One knock for the clown

Roger Ballen, Squawk (2005)

Up until the publication of my first book this spring, I recoiled at the prospect of giving readings and rarely did — not only out of a universal shyness at public speaking, but also, and moreso, from the acute sense that reading my poems aloud didn’t represent them right and that, without too much conceptual work or production, you could make simple machines of performance that could, as poet David Buuck says through these great thin walls of J2, “activate manifold potentialities in the work, such that each reading is both an interpretation as well as a further investigation into how the poem ‘means’.” Going on a book tour with my publishers and their own new books of poems motivated me to develop and try out alternatives to poetry readings, and to report back on selected performances here, with description and documentation in the style of High Performance or our contemporary incarnation of it, Ugly Duckling Presse’s Emergency Index.

Much inspiration for these performances comes out of studying rituals and liturgy of other cultural and spiritual traditions in which poetry is paramount, and particularly from the time I spent as a student at the San Francisco Zen Center. But it also comes from those artists whose poetics of performance, regardless of discipline or medium, have been especially meaningful to me:  The Fluxus and Regietheatre last works of Christoph Schlingensief, but also his first, My 1. Movie, made at age 7; Klaus Nomi’s new wave opera covers of Donna Summers and Henry Purcell; Marina Abramovic and Ulay’s The Lovers-The Great Wall Walk; the mythologizing and ritual-driven work of Matthew Barney, Joseph Beuys and Yayoi Kusama; John Cage’s radical turning of his Buddhist practice into the avant-garde of American music. The line of influential artists is longer, of course-- partly because when I say poetics of  “performance,” I don’t necessarily always mean something staged as such; sometimes it is an anecdote from the artist’s life, the unconscious, inevitable quality of which suggests her art and life, if seeming so only for that moment or episode, were one and the same and inextricable.  For example, just knowing how Joseph Cornell's boxes, primarily gifts, were miniatures of an idolatry of such magnitude that made accepting them, let alone reciprocation, impossible. That even in his youth, already a serious eagle and master of crush-workthe simple gesture of presenting a bouquet of flowers to a movie-theatre attendant so frightened the attendant that she called the police.
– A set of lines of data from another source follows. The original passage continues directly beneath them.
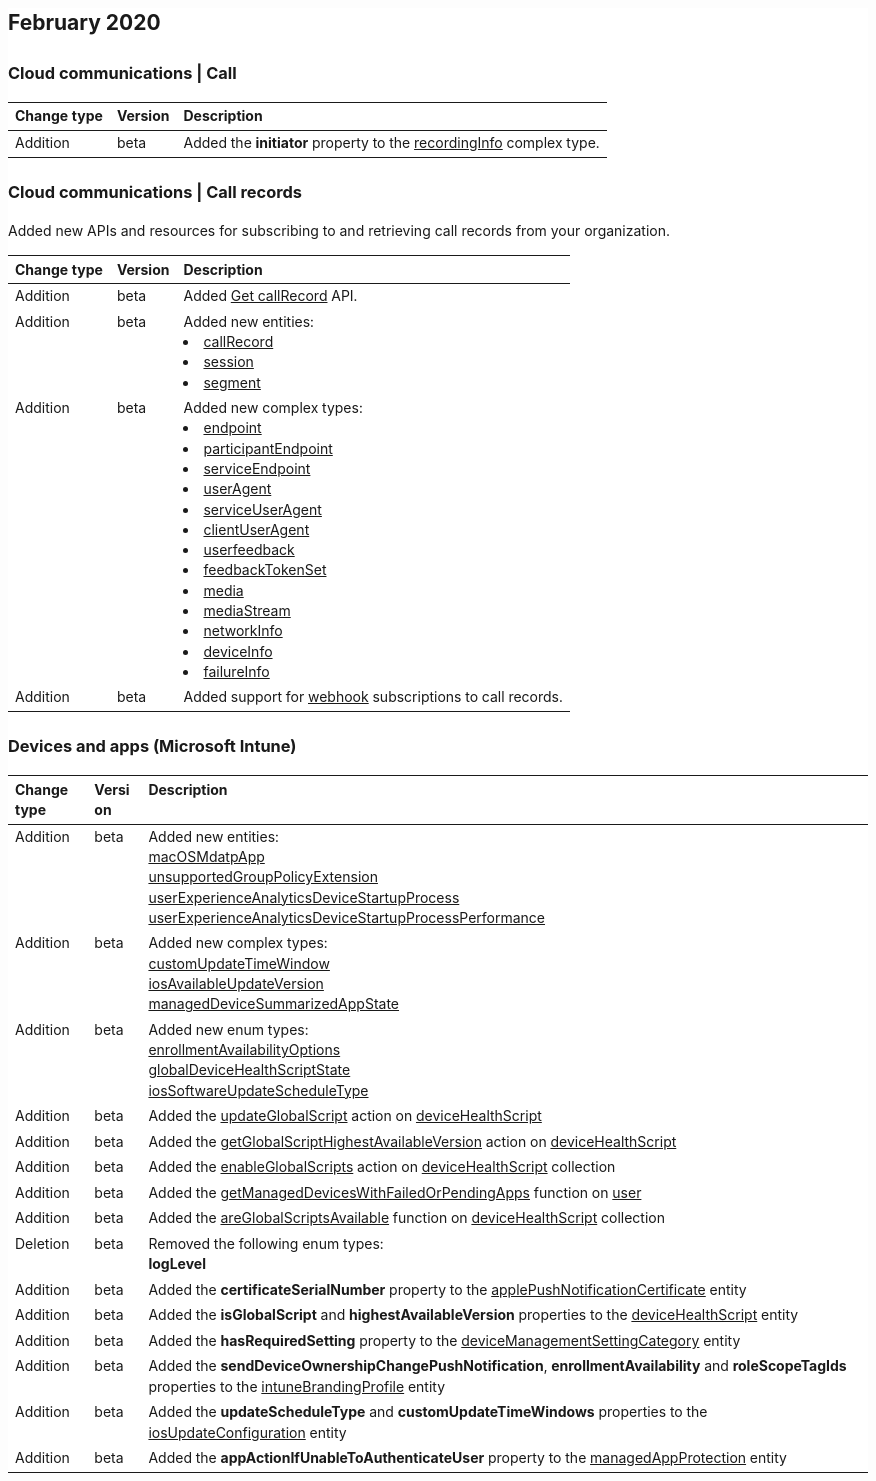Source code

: ## February 2020

### Cloud communications | Call

| **Change type** | **Version**   | **Description**                          |
| :-------------- | :------------ | :--------------------------------------- |
|Addition|beta|Added the **initiator** property to the [recordingInfo](/graph/api/resources/recordinginfo?view=graph-rest-beta) complex type.

### Cloud communications | Call records

Added new APIs and resources for subscribing to and retrieving call records from your organization.

| **Change type** | **Version**   | **Description**                          |
|:---|:---|:---|
| Addition | beta | Added [Get callRecord](/graph/api/callrecords-callrecord-get?view=graph-rest-beta) API.|
| Addition | beta | Added new entities:<br /><li>[callRecord](/graph/api/resources/callrecords-callrecord?view=graph-rest-beta)</li> <li>[session](/graph/api/resources/callrecords-session?view=graph-rest-beta)</li> <li>[segment](/graph/api/resources/callrecords-segment?view=graph-rest-beta)</li>|
| Addition | beta | Added new complex types:<br /><li>[endpoint](/graph/api/resources/callrecords-endpoint?view=graph-rest-beta)</li> <li>[participantEndpoint](/graph/api/resources/callrecords-participantendpoint?view=graph-rest-beta)</li> <li>[serviceEndpoint](/graph/api/resources/callrecords-serviceendpoint?view=graph-rest-beta)</li> <li>[userAgent](/graph/api/resources/callrecords-useragent?view=graph-rest-beta)</li> <li>[serviceUserAgent](/graph/api/resources/callrecords-serviceuseragent?view=graph-rest-beta)</li> <li>[clientUserAgent](/graph/api/resources/callrecords-clientuseragent?view=graph-rest-beta)</li> <li>[userfeedback](/graph/api/resources/callrecords-userfeedback?view=graph-rest-beta)</li> <li>[feedbackTokenSet](/graph/api/resources/callrecords-feedbacktokenset?view=graph-rest-beta)</li> <li>[media](/graph/api/resources/callrecords-media?view=graph-rest-beta)</li> <li>[mediaStream](/graph/api/resources/callrecords-mediastream?view=graph-rest-beta)</li> <li>[networkInfo](/graph/api/resources/callrecords-networkinfo?view=graph-rest-beta)</li> <li>[deviceInfo](/graph/api/resources/callrecords-deviceinfo?view=graph-rest-beta)</li> <li>[failureInfo](/graph/api/resources/callrecords-failureinfo?view=graph-rest-beta)</li> |
| Addition | beta | Added support for [webhook](webhooks.md) subscriptions to call records.|

### Devices and apps (Microsoft Intune)

| **Change type** | **Version** | **Description** |
|:---|:---|:---|
|Addition|beta|Added new entities:<br/>[macOSMdatpApp](/graph/api/resources/intune-apps-macosmdatpapp)<br/>[unsupportedGroupPolicyExtension](/graph/api/resources/intune-gpanalyticsservice-unsupportedgrouppolicyextension)<br/>[userExperienceAnalyticsDeviceStartupProcess](/graph/api/resources/intune-devices-userexperienceanalyticsdevicestartupprocess)<br/>[userExperienceAnalyticsDeviceStartupProcessPerformance](/graph/api/resources/intune-devices-userexperienceanalyticsdevicestartupprocessperformance)<br/>|
|Addition|beta|Added new complex types:<br/>[customUpdateTimeWindow](/graph/api/resources/intune-deviceconfig-customupdatetimewindow)<br/>[iosAvailableUpdateVersion](/graph/api/resources/intune-softwareupdate-iosavailableupdateversion)<br/>[managedDeviceSummarizedAppState](/graph/api/resources/intune-troubleshooting-manageddevicesummarizedappstate)<br/>|
|Addition|beta|Added new enum types:<br/>[enrollmentAvailabilityOptions](/graph/api/resources/intune-shared-enrollmentavailabilityoptions)<br/>[globalDeviceHealthScriptState](/graph/api/resources/intune-devices-globaldevicehealthscriptstate)<br/>[iosSoftwareUpdateScheduleType](/graph/api/resources/intune-deviceconfig-iossoftwareupdatescheduletype)<br/>|
|Addition|beta|Added the [updateGlobalScript](/graph/api/intune-devices-devicehealthscript-updateglobalscript) action on [deviceHealthScript](/graph/api/resources/intune-devices-devicehealthscript) |
|Addition|beta|Added the [getGlobalScriptHighestAvailableVersion](/graph/api/intune-devices-devicehealthscript-getglobalscripthighestavailableversion) action on [deviceHealthScript](/graph/api/resources/intune-devices-devicehealthscript) |
|Addition|beta|Added the [enableGlobalScripts](/graph/api/intune-devices-devicehealthscript-enableglobalscripts) action on [deviceHealthScript](/graph/api/resources/intune-devices-devicehealthscript) collection |
|Addition|beta|Added the [getManagedDevicesWithFailedOrPendingApps](/graph/api/intune-troubleshooting-user-getmanageddeviceswithfailedorpendingapps) function on [user](/graph/api/resources/intune-shared-user) |
|Addition|beta|Added the [areGlobalScriptsAvailable](/graph/api/intune-devices-devicehealthscript-areglobalscriptsavailable) function on [deviceHealthScript](/graph/api/resources/intune-devices-devicehealthscript) collection |
|Deletion|beta|Removed the following enum types:<br/>**logLevel**<br/>|
|Addition|beta|Added the **certificateSerialNumber** property to the [applePushNotificationCertificate](/graph/api/resources/intune-devices-applepushnotificationcertificate) entity|
|Addition|beta|Added the **isGlobalScript** and **highestAvailableVersion** properties to the [deviceHealthScript](/graph/api/resources/intune-devices-devicehealthscript) entity|
|Addition|beta|Added the **hasRequiredSetting** property to the [deviceManagementSettingCategory](/graph/api/resources/intune-deviceintent-devicemanagementsettingcategory) entity|
|Addition|beta|Added the **sendDeviceOwnershipChangePushNotification**, **enrollmentAvailability** and **roleScopeTagIds** properties to the [intuneBrandingProfile](/graph/api/resources/intune-wip-intunebrandingprofile) entity|
|Addition|beta|Added the **updateScheduleType** and **customUpdateTimeWindows** properties to the [iosUpdateConfiguration](/graph/api/resources/intune-deviceconfig-iosupdateconfiguration) entity|
|Addition|beta|Added the **appActionIfUnableToAuthenticateUser** property to the [managedAppProtection](/graph/api/resources/intune-mam-managedappprotection) entity|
In the months to come, each post I write here will focus on one particular performance, share documentation as well as a brief description of its conceptual origins, context and responses. These will include, among others, a chance-driven mass-chant modeled on Buddhist liturgy for The Diamond Sutra; an oracular enclosure  or — by its street name — poetry glory holes, which used my poems for rhapsodomancy; invented rituals and sets constructed using symbolism from poems written in friend-coded language, resulting in invitations like, Please, this way, through the giant and sequined marshmallow labyrinth.